Environment and Execution Notes

Development Environment

This project was primarily developed and tested on a local laptop with the following specs:

  • CPU: Intel(R) Core(TM) i7-1065G7 @ 1.30GHz (Quad Core)
  • RAM: 32 GB
  • OS: Windows 10 Home, 64-bit (Version 22H2)

Although this machine is not equipped with a dedicated GPU, it was sufficient for CPU-based training and running multiple lightweight simulations in parallel.

Motivation for Local Execution

During the early stages of model development, frequent retraining and trial-and-error are often required due to:

  • Model instability
  • Hyperparameter sensitivity
  • The rarity of successful training outcomes
  • Random search being used for tuning

To avoid cloud computing costs during this exploratory phase, training was executed on a local laptop, using multi-core parallel processing where possible.

Parallel Execution and System Monitoring

To make better use of CPU resources, I implemented multi-core parallel training with automatic monitoring of memory usage. The scripts restart themselves when memory usage exceeds a predefined threshold.

Key tips include:

  • Limit the number of parallel processes to avoid thermal throttling.
  • Consider inserting delays (e.g., time.sleep) between monitoring cycles.
  • Check CPU temperature periodically. Excessive heating can reduce performance or, in extreme cases, damage the device.
  • Fan control software and thermal monitoring tools (like Core Temp or HWMonitor) are recommended.
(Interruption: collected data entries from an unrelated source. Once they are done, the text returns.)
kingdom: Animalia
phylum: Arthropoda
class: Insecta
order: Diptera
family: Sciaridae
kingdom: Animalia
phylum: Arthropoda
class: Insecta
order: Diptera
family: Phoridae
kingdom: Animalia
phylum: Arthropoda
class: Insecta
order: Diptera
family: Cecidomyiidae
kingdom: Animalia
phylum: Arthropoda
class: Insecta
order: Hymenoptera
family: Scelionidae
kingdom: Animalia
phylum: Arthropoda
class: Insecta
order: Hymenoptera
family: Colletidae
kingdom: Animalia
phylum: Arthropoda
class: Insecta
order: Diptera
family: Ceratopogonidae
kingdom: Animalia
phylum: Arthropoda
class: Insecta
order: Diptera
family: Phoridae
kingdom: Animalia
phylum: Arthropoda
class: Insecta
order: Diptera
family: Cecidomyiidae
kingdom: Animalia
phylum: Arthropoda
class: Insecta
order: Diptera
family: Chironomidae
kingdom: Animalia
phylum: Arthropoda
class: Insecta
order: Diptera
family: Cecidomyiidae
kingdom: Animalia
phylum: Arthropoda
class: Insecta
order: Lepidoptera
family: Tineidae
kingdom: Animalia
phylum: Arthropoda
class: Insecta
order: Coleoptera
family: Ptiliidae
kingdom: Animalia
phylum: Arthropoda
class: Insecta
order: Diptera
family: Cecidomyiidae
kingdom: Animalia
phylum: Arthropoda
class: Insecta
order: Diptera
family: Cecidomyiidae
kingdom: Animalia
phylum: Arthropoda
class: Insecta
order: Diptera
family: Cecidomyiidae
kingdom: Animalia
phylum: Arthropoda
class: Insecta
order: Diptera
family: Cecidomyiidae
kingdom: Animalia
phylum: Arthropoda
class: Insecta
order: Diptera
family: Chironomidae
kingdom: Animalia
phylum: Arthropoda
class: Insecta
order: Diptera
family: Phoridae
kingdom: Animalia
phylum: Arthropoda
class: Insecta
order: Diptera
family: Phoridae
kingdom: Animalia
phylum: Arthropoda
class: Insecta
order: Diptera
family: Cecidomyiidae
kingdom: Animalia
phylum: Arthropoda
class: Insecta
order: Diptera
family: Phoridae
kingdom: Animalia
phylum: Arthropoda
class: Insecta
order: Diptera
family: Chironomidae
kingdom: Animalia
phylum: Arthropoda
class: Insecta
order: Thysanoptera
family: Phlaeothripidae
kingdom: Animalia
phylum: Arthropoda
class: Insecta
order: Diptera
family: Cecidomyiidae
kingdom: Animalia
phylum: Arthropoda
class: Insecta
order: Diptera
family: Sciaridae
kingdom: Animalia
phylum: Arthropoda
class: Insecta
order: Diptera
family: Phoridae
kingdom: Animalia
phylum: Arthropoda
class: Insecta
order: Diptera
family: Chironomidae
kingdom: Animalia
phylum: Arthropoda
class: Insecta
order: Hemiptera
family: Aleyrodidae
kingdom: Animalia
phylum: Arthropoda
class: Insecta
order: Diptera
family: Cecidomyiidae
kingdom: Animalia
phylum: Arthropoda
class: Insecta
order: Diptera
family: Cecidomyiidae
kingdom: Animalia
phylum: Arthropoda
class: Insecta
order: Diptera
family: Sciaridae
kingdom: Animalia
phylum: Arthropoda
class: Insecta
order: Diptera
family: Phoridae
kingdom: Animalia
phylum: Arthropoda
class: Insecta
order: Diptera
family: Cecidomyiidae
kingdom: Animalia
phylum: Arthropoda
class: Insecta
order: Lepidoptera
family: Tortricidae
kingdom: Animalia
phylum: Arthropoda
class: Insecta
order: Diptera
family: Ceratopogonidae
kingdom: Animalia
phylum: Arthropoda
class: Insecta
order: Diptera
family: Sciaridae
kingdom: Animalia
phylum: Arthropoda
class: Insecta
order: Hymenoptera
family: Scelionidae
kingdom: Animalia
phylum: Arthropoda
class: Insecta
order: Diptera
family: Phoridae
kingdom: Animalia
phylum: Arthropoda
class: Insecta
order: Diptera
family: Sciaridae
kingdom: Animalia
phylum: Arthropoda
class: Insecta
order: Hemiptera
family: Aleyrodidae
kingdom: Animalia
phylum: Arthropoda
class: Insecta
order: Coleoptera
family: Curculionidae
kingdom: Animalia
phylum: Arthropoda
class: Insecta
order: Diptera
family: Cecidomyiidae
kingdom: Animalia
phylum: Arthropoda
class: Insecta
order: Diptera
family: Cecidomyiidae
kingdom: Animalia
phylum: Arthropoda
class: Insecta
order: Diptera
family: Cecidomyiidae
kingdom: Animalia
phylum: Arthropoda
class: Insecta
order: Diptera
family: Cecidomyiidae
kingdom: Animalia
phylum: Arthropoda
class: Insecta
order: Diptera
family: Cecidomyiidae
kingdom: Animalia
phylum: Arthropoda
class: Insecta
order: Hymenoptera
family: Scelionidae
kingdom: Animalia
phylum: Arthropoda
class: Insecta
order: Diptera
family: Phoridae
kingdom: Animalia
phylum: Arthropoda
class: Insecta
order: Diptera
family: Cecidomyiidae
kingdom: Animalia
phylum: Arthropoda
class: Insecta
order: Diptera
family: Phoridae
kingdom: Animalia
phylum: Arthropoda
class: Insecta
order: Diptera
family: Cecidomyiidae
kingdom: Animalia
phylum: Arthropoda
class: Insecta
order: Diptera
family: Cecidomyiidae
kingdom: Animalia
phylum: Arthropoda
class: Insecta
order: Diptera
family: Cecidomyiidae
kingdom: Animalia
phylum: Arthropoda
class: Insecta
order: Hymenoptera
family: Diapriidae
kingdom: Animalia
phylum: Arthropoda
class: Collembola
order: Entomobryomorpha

Notes on Colab or Cloud Use

For heavier models or longer training episodes, consider transitioning to:

  • Google Colab Pro: Offers persistent sessions and access to GPU/TPU.
  • AWS SageMaker: Recommended if you're moving toward a production-grade workflow, especially for reproducibility and deployment pipelines.

Future Plans

  • Upload and document the parallel execution script used for random hyperparameter search.
  • Measure and compare run-time efficiency on Colab vs. local machine.
  • Possibly record CPU temperature during training and log it to detect overheating patterns.